Mit welchem Selbstverständnis er dies tut, bringt Most mit dem Begriff des “Brain-Hackers” zum Ausdruck: er will den Betrachter zum Hinterfragen des Systems anregen, ihm Anstösse geben. Da liegt es nahe, dass er den russischen Ordnungshütern nicht nur als Vandale sondern auch als Demagoge ein Dorn im Auge ist. Most gesteht, dass die Ausübung seines künstlerischen Spieltriebs schon mehrmals auf der Polizeistation endete.
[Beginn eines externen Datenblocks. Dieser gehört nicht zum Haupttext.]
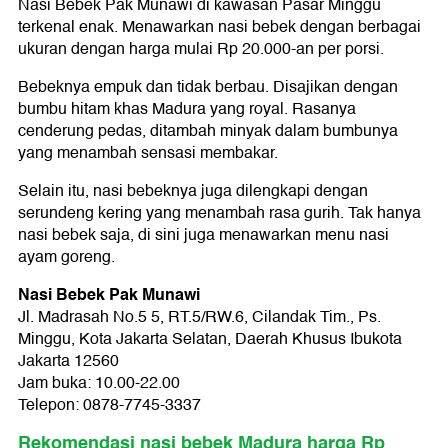
Nasi Bebek Pak Munawi di kawasan Pasar Minggu
terkenal enak. Menawarkan nasi bebek dengan berbagai
ukuran dengan harga mulai Rp 20.000-an per porsi.
Bebeknya empuk dan tidak berbau. Disajikan dengan
bumbu hitam khas Madura yang royal. Rasanya
cenderung pedas, ditambah minyak dalam bumbunya
yang menambah sensasi membakar.
Selain itu, nasi bebeknya juga dilengkapi dengan
serundeng kering yang menambah rasa gurih. Tak hanya
nasi bebek saja, di sini juga menawarkan menu nasi
ayam goreng.
Nasi Bebek Pak Munawi
Jl. Madrasah No.5 5, RT.5/RW.6, Cilandak Tim., Ps.
Minggu, Kota Jakarta Selatan, Daerah Khusus Ibukota
Jakarta 12560
Jam buka: 10.00-22.00
Telepon: 0878-7745-3337
Rekomendasi nasi bebek Madura harga Rp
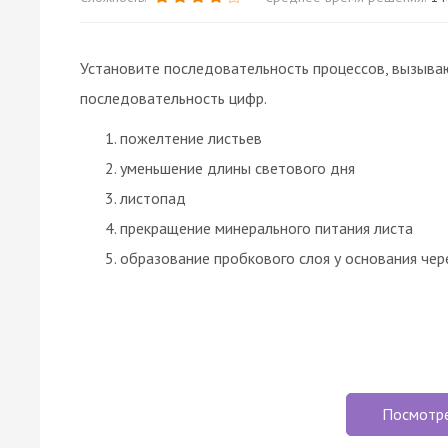
Установите последовательность процессов, вызыв
последовательность цифр.
пожелтение листьев
уменьшение длины светового дня
листопад
прекращение минерального питания листа
образование пробкового слоя у основания чер
Посмотр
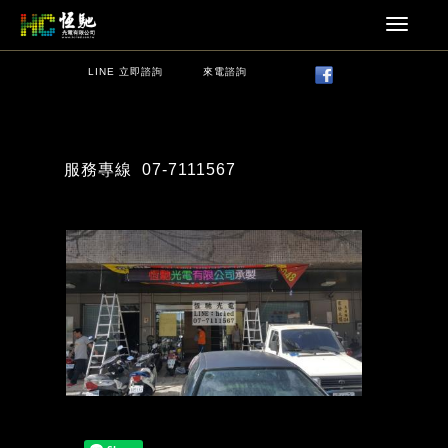
LINE 立即諮詢
來電諮詢
服務專線
07-7111567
Und schickt im gleichen Atemzug nach, dass er trotz der Einschüchterungsversuche auch in Zukunft nicht von den kargen Wänden lassen werde.

 

Szenen einer Revolution

Auch wenn der Künstler für seine Motive mit Vorliebe Aussenräume aussucht, weicht er ausnahmsweise auch auf Innenräume aus. Most zeigt auf das Graffiti hinter sich. In diesem vermengen sich syrische, ägyptische und russische Demonstranten zu einer entflammten Protestbewegung. Parolen skandierend wirft sich die aufgebrachte Menge den Augen des Betrachters entgegen, eingerahmt durch die Silhouette einer grauen Grossstadtszenerie.

 

Entgegen seiner Neigung zu einer schrillen Farbgebung hat der Künstler die Menschenmenge in Braun- und Grüntönen festgehalten, als ob es sich um die Vereinigung uniformierter Partisanenkämpfer handeln würde. Auf der besprühten Wand sind Frauen in Kopftüchern zu sehen, die ihre geballten Fäuste in die Luft strecken; Männer, die Banner und Spruchbänder in die Höhe halten. Von den sozialen Medien, die bei den Umstürzen des Arabischen Frühlings eine vermeintlich ausschlaggebende Rolle gespielt haben sollen, fehlt auf dem grossflächigen Panorama allerdings jede Spur.

 

Optimistische Projektion in die Zukunft

Most ist überzeugt, dass sich Russland in einer Umbruchsphase befindet. Im Gegensatz zu pessimistischen Stimmen, die vor übertriebenen Erwartungen an die Demokratisierung des Landes warnen und bis 2018 nur mit geringfügigen Umwälzungen rechnen, artikuliert Most die Prognose, dass es bis zum Ende der Amtszeit Putins möglich wäre, einen potenten Gegenspieler aufzubauen. Sechs Jahre bis zur nächsten Präsidentschaftswahl seien eine lange Zeit, in der sich vieles zum Besseren wenden könne.

 

 

Info


Das Werk des Künstlers Misha Most ist noch bis zum 29. November 2012 ausgestellt in der iaab an der Oslostrasse 10 in Basel. Öffnungszeiten: Sonntag bis Donnerstag, jeweils zwischen 14 Uhr und 18 Uhr.